Huon on the internet

The Sized Trait

By Huon Wilson12 Jan 2015

An important piece in my story about trait objects in Rust0 is the Sized trait, so I’m slotting in this short post between my discussion of low-level details and the post on “object safety”.

Other posts in this series on trait objects
  1. Peeking inside Trait Objects
  2. The Sized Trait
  3. Object Safety
  4. Where Self Meets Sized: Revisting Object Safety

Sized is a (very) special compiler built-in trait that is automatically implemented or not based on the sizedness of a type. A type is considered sized if the precise size of a value of type is known and fixed at compile time once the real types of the type parameters are known (i.e. after completing monomorphisation). For example,

  • u8 is one byte,
  • Vec<T> is either 12 or 24 bytes (platforms with 32 and 64 bit pointers respectively), independent of T,
  • pointers like &T are sized too, on 64-bit platforms &T is either 8 or 16 bytes, for sized T and unsized T respectively. This may seems like the size isn’t known, but the sizedness of T is always known at compile time, so the precise one of those options is also known.

Types for which the size is not known are called dynamically sized types (DSTs), and there’s two classes of examples in current Rust1: [T] and Trait. A slice2 [T] is unsized because it represents an unknown-at-compile-time number of Ts contiguous in memory. A Trait is unsized because it represents a value of any type that implements Trait and these have wildly different sizes; I discussed this in the previous post too. Unsized values must always appear behind a pointer at runtime, like &[T] or Box<Trait>, and have the information required to compute their size and other relevant properties (the length for [T], the vtable for Trait) stored next to that pointer.

Sized types are more flexible, since the compiler knows how to manipulate them directly: passing them directly into functions, moving them about in memory. Putting an unsized type behind a pointer effectively makes it sized. A Box trait object, like Box<Trait>, is the closest one can get to handling a trait object as a normal value; the Box ensures sizedness (at the expense of an allocation) without fundamentally changing the ownership semantics of a normal value.

?Sized

The Sized trait gets some special syntax for use in bounds, at the moment: ?Sized. Such a bound is necessary because Sized is special: it is a default bound for type parameters in most positions, and so one needs some way to opt-in to a parameter not necessarily being sized.

1
2
3
fn foo<T>() {} // can only be used with sized T

fn bar<T: ?Sized>() {} // can be used with both sized and unsized T

This bound is particularly special because adding the ?Sized bound to a parameter T increases the number of types that can be used for T, whereas every other trait bound reduces it.

This unusual decision was chosen because of the increased flexibility of sized types, and some data (which I now can’t find in the issue tracker) which indicated that most type parameters needed to be sized. That is, not having these defaults would result in many instances of T: Sized bounds in the standard library and elsewhere.
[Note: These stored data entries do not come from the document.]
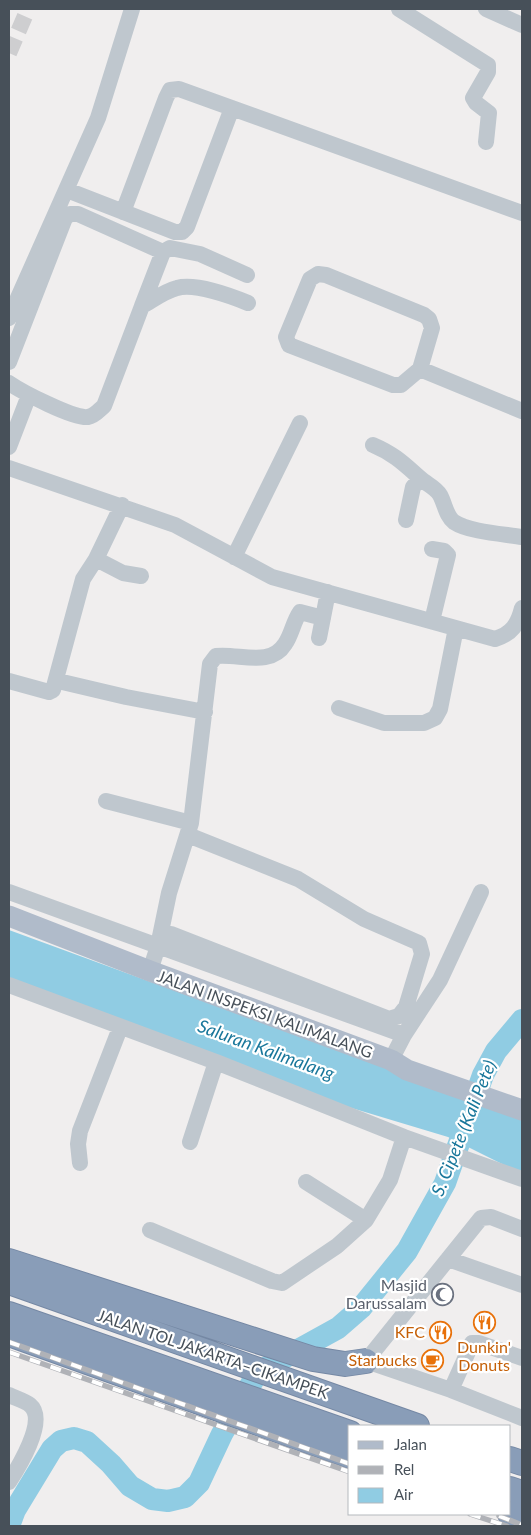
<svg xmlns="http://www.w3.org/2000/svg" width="531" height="1535" viewBox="0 0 531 1535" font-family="Lato,sans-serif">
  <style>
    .water { fill: #90cce3 }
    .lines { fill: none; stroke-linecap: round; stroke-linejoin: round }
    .river { stroke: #90cce3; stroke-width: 22 }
    .minor-tunnel { stroke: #ceced0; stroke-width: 16; stroke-dasharray: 16 8; stroke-linecap: butt }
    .highway-casing { stroke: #7588a4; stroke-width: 26 }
    .minor { stroke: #bfc7ce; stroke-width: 16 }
    .major { stroke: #b0bbca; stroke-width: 21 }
    .highway { stroke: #899db8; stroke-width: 24 }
    .rail-casing { stroke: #b0b2b7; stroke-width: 5.5 }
    .rail { stroke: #fff; stroke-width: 4; stroke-dasharray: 11; stroke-linecap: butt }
    .labels { text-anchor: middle; stroke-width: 4.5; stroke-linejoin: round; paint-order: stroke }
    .street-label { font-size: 16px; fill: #475059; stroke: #fff }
    .worship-label { font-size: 16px; fill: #5b616d; stroke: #fff; text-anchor: end }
    .food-label { font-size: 16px; fill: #c56008; stroke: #fff; text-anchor: end }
    .water-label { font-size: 18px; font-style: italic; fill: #19779b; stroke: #fff }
  </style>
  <rect width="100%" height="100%" fill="#f0eeee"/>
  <path class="water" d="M9,930L522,1118V1174L448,1137L325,1100L9,981Z"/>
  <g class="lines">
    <path class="river" d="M9,1526L15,1510L52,1449L61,1441L74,1438L87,1442L111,1464L130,1486L152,1499L168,1501L185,1497L199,1483L222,1434L258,1372L338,1328L361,1308L407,1251L445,1183L483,1075L496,1051L522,1020"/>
    <path class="minor-tunnel" d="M9,53L28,9"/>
    <defs>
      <path id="highway" d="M9,1261L313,1359L345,1364L366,1361
        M9,1282L417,1426
        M9,1314L350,1433
        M9,1334L350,1456
        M510,1459L522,1463
        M510,1489L522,1493
        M510,1514L522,1518"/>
    </defs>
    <use href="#highway" class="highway-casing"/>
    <path class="minor" d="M399,9L488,65V72L473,98L476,103L489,113L486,142
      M486,9L522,25
      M67,190L175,232H182L187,227L232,108
      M123,212L166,98L170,90L179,89L522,213
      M318,274L326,275L424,315L429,319L432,328L420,369L401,385H393L289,345L286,337L310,279Z
      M142,306L161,257L163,252L170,248L200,254L247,275
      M9,318L98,118L132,9
      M9,362L65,218L70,214H78L163,252
      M420,369L522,411
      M9,383C22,392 74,419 88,417C95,416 99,410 104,406L142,306C153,300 165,291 177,288C195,283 231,296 248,303
      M373,445C394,454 403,463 420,478C426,484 435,487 440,495C445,504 446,516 454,522C469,532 504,534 522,537
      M9,447L29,395
      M9,468L175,525L272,577L495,639C512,634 518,624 522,608
      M122,505L96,559L123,573L141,576
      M406,520L413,487L420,479
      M234,557L300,423
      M432,621L448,555L444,551L432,549
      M319,638L328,592
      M9,681L49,692L53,690L83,579L96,559
      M58,681L126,697L205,712
      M339,708L384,723H424L435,718L440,709L456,628
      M106,801L191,823
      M9,892L404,1035
      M171,934L389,1019L399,1016L406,1007L422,954L419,943L364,919L298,879L188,835
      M150,971L158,946L169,893L191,823L210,664L216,656C239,653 270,668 285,644C292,634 293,622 300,612L323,618
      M9,985L216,1062L404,1137L522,1179
      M391,1060L404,1035L440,980L481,892
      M190,1142L216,1062
      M80,1163L78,1144L80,1131L120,1028
      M306,1182L366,1220
      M522,1229L491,1217L481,1218L366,1361L451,1390L522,1418
      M150,1230L272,1281L282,1283L337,1246L366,1220L390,1180L404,1137
      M448,1259L522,1285
      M451,1390L472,1343H479L522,1358
      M9,1395C15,1398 25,1401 30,1405C48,1420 18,1468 9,1482"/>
    <path class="major" d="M9,916L150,971L391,1060L407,1070L522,1110"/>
    <use href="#highway" class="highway"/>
    <defs>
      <path id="rail" d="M9,1342L350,1464
        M9,1352L350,1472
        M470,1514L507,1526
        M499,1516L522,1525"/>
    </defs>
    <use href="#rail" class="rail-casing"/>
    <use href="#rail" class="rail"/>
  </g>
  <defs>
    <symbol id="mosque-ring" viewBox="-11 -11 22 22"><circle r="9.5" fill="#fff" stroke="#6b7280" stroke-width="1.5"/><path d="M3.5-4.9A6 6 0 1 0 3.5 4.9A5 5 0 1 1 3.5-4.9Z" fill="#6b7280"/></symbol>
    <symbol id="restaurant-ring" viewBox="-11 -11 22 22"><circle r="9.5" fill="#fff" stroke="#e8710a" stroke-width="1.5"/><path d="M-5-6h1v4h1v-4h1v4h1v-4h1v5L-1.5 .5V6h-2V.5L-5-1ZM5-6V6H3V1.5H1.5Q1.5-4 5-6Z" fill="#e8710a"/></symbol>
    <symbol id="cafe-ring" viewBox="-11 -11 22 22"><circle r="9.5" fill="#fff" stroke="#e8710a" stroke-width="1.5"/><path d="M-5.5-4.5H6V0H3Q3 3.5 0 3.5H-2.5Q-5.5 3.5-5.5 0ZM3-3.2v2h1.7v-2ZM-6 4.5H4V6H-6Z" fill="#e8710a"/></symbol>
  </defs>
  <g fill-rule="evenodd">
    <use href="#mosque-ring" x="430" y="1282" width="25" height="25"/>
    <use href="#restaurant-ring" x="472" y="1310" width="25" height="25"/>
    <use href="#restaurant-ring" x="428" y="1320" width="25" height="25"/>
    <use href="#cafe-ring" x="420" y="1348" width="25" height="25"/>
  </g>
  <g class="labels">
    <g class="street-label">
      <text transform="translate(265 1014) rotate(20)" y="6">JALAN INSPEKSI KALIMALANG</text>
      <text transform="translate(213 1354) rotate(19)" y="6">JALAN TOL JAKARTA–CIKAMPEK</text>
    </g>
    <g class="worship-label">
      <text x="427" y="1291">Masjid<tspan x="427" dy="18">Darussalam</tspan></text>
    </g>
    <g class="food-label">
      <text x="425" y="1338">KFC</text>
      <text x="484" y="1353" text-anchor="middle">Dunkin'<tspan x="484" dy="18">Donuts</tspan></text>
      <text x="417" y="1366">Starbucks</text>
    </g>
    <g class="water-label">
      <text transform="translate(266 1050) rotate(20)" y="6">Saluran Kalimalang</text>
      <text transform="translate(464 1128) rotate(-68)" y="6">S. Cipete (Kali Pete)</text>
    </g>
  </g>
  <rect width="531" height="1535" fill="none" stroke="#475059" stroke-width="20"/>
  <rect x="348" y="1425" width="162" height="90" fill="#ffffff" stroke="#b5b9bd"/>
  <rect x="358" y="1441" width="25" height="8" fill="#b0bbca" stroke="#b5b9bd"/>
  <text x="394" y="1450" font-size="15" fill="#475059">Jalan</text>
  <rect x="358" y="1466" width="25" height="8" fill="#b0b2b7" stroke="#b5b9bd"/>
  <text x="394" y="1475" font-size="15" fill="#475059">Rel</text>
  <rect x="358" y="1488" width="25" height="15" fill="#90cce3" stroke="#b5b9bd"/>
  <text x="394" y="1500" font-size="15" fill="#475059">Air</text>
</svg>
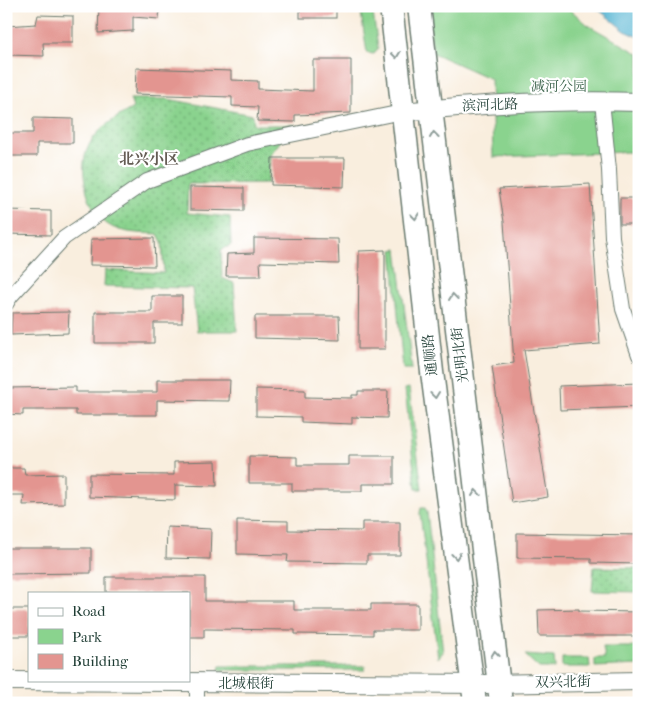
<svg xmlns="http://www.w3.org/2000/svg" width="645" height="709" font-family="'IM FELL French Canon','Noto Serif SC',serif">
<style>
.green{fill:#8ad38e;stroke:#548861}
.garden{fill:url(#garden-dots);stroke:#548861}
.water{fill:#53b4d2;stroke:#397883}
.building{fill:#e39590}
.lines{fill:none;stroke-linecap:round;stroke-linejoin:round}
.minor-casing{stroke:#6b7b70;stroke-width:16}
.tertiary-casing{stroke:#6b7b70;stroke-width:20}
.primary-casing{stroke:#6b7b70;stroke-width:25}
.minor{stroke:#fff;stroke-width:14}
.tertiary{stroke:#fff;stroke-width:18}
.primary{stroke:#fff;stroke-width:22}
.oneway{stroke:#8f9e9a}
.labels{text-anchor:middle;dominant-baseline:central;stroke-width:4.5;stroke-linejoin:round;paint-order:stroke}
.park-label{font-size:14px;fill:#3a624a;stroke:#fff}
.street-label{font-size:14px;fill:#1f3d34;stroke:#fff}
.neighbourhood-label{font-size:15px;font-weight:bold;fill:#645c54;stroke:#fff}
</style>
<defs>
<pattern id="garden-dots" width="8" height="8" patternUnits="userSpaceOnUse" patternTransform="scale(1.25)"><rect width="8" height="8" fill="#8ad38e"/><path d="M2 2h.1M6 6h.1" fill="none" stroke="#70ac75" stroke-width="1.8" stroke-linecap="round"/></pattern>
</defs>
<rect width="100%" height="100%" fill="#fff"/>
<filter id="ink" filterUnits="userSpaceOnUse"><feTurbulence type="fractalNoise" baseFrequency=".02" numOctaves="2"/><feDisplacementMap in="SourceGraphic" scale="10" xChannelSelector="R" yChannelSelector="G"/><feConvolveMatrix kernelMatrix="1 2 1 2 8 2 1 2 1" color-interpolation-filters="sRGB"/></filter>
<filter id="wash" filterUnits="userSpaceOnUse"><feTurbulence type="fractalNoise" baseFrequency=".0096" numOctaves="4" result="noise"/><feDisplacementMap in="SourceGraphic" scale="20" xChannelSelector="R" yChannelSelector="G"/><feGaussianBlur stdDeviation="1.12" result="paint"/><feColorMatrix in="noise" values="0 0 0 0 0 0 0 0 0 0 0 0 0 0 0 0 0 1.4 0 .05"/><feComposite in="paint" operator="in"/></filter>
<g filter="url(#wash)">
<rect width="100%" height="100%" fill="#f9eede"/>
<!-- green -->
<g class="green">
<polygon points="360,6 372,6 378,48 374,54 367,53"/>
<polygon points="398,6 566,6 588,25 639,54 639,155 628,152 493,157 491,79 433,53 428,16"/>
<polygon points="397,249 412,369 403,369 392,250"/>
<polygon points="409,388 422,489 416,489 405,389"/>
<polygon points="421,508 425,508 427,512 443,652 438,658 420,513"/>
<polygon points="603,647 639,647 639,665 595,667 595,658 605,658"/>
<polygon points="525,655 554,657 555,668 539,668"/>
<polygon points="562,658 589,658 590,667 562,667"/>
<polygon points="220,666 365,666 365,670 219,670"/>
</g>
<!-- garden -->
<g class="garden">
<path d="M 130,99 L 168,99 L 253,115 L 254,125 L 293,125 L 270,155 L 268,183 L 188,184 L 187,213 L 230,217 L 231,245 L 221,250 L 222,278 L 234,283 L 237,331 L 197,331 L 192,288 L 104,286 L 105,270 L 164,273 L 162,242 L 158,234 C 141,233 121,234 107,224 C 96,216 91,205 87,192 C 75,147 96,128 133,108 Z"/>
<polygon points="594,567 639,568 639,592 592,591"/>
</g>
<!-- water -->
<polygon class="water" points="594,6 639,6 639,37 625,31"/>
<g id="blocks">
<!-- building -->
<g class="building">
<polygon points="99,6 160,6 159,19 133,17 133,31 98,33"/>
<rect x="300" y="6" width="36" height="12"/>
<polygon points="38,15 73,16 73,43 43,43 44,56 6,55 6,26 36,24"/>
<polygon points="313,60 351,60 351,113 295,115 295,122 257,121 258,107 232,106 232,97 135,94 136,68 231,71 231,80 258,81 258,89 313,91"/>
<polygon points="33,118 73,119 73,143 37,143 37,156 6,156 6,133 33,133"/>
<polygon points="272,158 345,158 344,187 271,185"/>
<polygon points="590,184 600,344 524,350 548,497 512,503 492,366 514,363 504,222 499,189"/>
<polygon points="190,187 244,188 244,211 190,210"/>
<rect x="620" y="198" width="19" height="26"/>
<polygon points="6,210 51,211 51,235 6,234"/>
<polygon points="154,238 155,266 90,265 91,239"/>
<polygon points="254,238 338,239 339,264 260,262 261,276 226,276 227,254 254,253"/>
<polygon points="385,250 385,349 358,349 359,251"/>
<polygon points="152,296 182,296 182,323 154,323 154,343 95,343 95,312 152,312"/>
<polygon points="69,312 68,333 11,335 12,313"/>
<polygon points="255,316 339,316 340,340 255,338"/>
<polygon points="157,380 230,380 229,401 157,400 157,415 76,415 76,410 23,410 23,415 6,414 6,388 76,387 76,392 157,392"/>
<polygon points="639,383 639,407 560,410 559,386"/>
<polygon points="256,389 305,390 305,397 352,398 352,395 358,395 358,391 388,391 387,418 352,417 352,424 301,422 301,417 256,416"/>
<polygon points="249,456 297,457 297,465 349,465 349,456 394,456 394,484 362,484 362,491 292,491 292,483 249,483"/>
<polygon points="216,461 217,486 175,485 175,500 89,497 89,474 174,475 174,462"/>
<polygon points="6,468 24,468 25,475 64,474 64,504 23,505 24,495 6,495"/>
<polygon points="237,520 288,521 288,530 362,531 362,522 400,522 400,555 367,555 367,563 287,562 288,555 237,554"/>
<polygon points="167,527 211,529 210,559 166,558"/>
<polygon points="517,533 639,535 639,564 591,563 591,559 517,558"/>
<polygon points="6,548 91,548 91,573 6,574"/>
<polygon points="106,577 205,577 205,601 294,601 294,610 371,610 371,604 418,604 418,630 373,630 373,635 295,634 295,630 204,629 204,637 189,637 189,593 106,593"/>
<rect x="6" y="609" width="23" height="27"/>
<polygon points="579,609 579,611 639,612 639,636 539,636 538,610"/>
</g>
</g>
</g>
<g filter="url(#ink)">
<use href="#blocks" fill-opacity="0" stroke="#6b7b70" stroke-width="1"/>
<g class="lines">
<!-- minor casing -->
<g class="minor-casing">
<g id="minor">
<polyline points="602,101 609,170 612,237 623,309 639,355"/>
<polyline points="6,304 11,296 64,238 147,181 247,144 402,112"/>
<polyline points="197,703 197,682"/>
</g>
</g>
<!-- tertiary casing -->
<g class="tertiary-casing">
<g id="tertiary">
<path d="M 402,112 C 481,104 560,99 639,102"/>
<polyline points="6,681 486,684 639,681"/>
</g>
</g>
<!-- primary casing -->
<g class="primary-casing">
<g id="primary">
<polyline points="391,6 432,372 475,703"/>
<polyline points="419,6 501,703"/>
</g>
</g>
<!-- minor -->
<use href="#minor" class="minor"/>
<!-- tertiary -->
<use href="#tertiary" class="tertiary"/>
<!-- primary -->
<use href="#primary" class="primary"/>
</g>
<!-- one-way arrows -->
<defs><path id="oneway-chevron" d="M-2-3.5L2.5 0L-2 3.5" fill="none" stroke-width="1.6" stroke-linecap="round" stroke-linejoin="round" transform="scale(1.25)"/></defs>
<g class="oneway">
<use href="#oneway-chevron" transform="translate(396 55) rotate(84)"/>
<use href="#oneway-chevron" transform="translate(434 135) rotate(-96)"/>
<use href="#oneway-chevron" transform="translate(415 216) rotate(84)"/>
<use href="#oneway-chevron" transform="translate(453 297) rotate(-97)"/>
<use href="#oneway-chevron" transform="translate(435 395) rotate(83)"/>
<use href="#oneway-chevron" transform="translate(476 493) rotate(-97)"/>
<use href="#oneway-chevron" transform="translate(456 556) rotate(83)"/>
<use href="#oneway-chevron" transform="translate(495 654) rotate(-97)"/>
</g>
</g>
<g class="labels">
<!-- park labels -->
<g class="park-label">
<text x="559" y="86">减河公园</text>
</g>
<!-- street labels -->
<g class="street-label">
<text transform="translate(490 105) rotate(-2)">滨河北路</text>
<text transform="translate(430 355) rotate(-96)">通顺路</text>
<text transform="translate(460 355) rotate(-97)">光明北街</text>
<text transform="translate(563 682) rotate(-1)">双兴北街</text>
<text x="246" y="683">北城根街</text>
</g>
<!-- neighbourhood labels -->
<g class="neighbourhood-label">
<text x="149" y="159">北兴小区</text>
</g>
</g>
<!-- margin -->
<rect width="645" height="709" fill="none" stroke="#fff" stroke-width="25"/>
<!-- legend -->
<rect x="28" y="592" width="162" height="90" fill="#ffffff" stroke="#a5b1ae"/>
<rect x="38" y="608" width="25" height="8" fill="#ffffff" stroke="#a5b1ae"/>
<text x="72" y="616" font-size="15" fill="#1f3d34">Road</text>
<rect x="38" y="629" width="25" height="15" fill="#8ad38e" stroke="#a5b1ae"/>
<text x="72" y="642" font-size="15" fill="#1f3d34">Park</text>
<rect x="38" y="654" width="25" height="15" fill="#e39590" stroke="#a5b1ae"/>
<text x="72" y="666" font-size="15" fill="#1f3d34">Building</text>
</svg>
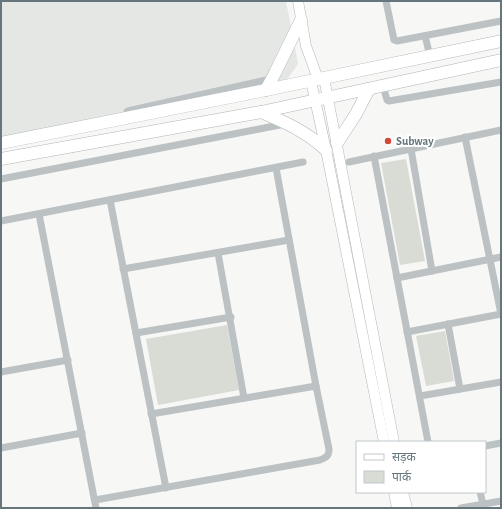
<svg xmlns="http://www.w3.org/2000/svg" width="502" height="509" viewBox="0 0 502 509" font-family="'Alegreya Sans','Noto Sans Devanagari',sans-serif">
<rect width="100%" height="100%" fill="#f7f7f5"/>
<!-- built -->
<polygon fill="#e5e7e5" points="1,1 286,1 298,64 284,84 1,137"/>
<!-- green -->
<g fill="#d8dcd4">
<polygon points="406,159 425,261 400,265 381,163"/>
<polygon points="227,325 239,390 158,405 146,339"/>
<polygon points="445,331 454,381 426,386 416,336"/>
</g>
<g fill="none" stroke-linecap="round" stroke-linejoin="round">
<defs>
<g id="secondary">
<polyline points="298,1 306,46 318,79"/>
<polyline points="324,78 394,442"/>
<polyline points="311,81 326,150 384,442"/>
<polyline points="394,492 397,508"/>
<polyline points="403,492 407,508"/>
</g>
<g id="primary">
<polyline points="266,90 275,73 301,20"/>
<path d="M261,112c24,10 46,20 65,38"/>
<polyline points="1,143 266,90 501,41"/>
<polyline points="337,143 356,114 369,89"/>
<polyline points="1,159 261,112 501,60"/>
</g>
</defs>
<!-- secondary casing -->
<use href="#secondary" stroke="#b1b8bb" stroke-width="11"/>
<!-- primary casing -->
<use href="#primary" stroke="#b0b6b9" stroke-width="13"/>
<!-- minor -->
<g stroke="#bcc2c4" stroke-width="7">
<polyline points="386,1 394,40 397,41 501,21"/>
<polyline points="425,36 430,56"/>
<polyline points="383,86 387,100 389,101 501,82"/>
<polyline points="465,137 501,314"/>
<polyline points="411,149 432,271"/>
<polyline points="374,156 428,442"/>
<polyline points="349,162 501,130"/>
<polyline points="1,179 285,124"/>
<polyline points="110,200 166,488"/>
<polyline points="39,214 96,508"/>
<polyline points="1,221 303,162"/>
<polyline points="218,253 244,398"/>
<polyline points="123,269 289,240"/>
<polyline points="397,278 501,257"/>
<polyline points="448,324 460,389"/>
<polyline points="407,332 501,314"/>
<polyline points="136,333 231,317"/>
<polyline points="1,372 68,360"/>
<polyline points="420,396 501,382"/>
<polyline points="151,414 316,386"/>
<polyline points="485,446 501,443"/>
<polyline points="1,448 82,433"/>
<polyline points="480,492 483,504 481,507"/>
<path d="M95,500l225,-40c6,-2 9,-4 9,-11l-13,-63 -40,-218"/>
<polyline points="461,508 501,501"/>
</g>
<!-- tertiary -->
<polyline stroke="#bcc2c4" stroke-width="9" points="128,112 271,80"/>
<!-- secondary -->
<use href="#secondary" stroke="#fff" stroke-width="10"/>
<!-- primary -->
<use href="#primary" stroke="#fff" stroke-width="12"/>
</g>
<!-- markers -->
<circle fill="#d34739" stroke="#fff" stroke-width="1.5" cx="388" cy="141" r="4"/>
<g text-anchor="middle" stroke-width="4" stroke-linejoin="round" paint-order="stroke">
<!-- poi labels -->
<g font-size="12" font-weight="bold" fill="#65767d" stroke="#fff" text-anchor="start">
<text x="396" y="145">Subway</text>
</g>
</g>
<!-- border -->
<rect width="502" height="509" fill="none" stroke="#65767d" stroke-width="4"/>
<!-- legend -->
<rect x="356" y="441" width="130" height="52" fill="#ffffff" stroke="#c1c8cb"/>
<rect x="364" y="454" width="20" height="6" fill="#ffffff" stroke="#c1c8cb"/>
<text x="392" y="461" font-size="12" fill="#65767d">सड़क</text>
<rect x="364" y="471" width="20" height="12" fill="#d8dcd4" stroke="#c1c8cb"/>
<text x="392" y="481" font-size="12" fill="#65767d">पार्क</text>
</svg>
However, I believe this data did not consider using some form of inference (like lifetime elision) to try to guess when sizedness was likely to be needed, and some data Niko has been collecting apparently implies that such inference may make removing this special case significantly more palatable. (It may or may not be so palatable so as to be worth the breaking change…)

  1. Per the previous post, this post is designed to reflect the state of Rust at version: rustc 1.0.0-nightly (44a287e6e 2015-01-08 17:03:40 -0800)

  2. There is the possibility that Rust will gain some form of “inheritance”, and Niko points out to me that Sized may play an important role there too: certain types (e.g. “base classes” in an conventional inheritance scheme) make sense to be unsized. 

  3. The unsized string type str is usually considered a slice, since it is just a [u8] with the guarantee that the bytes are valid UTF-8.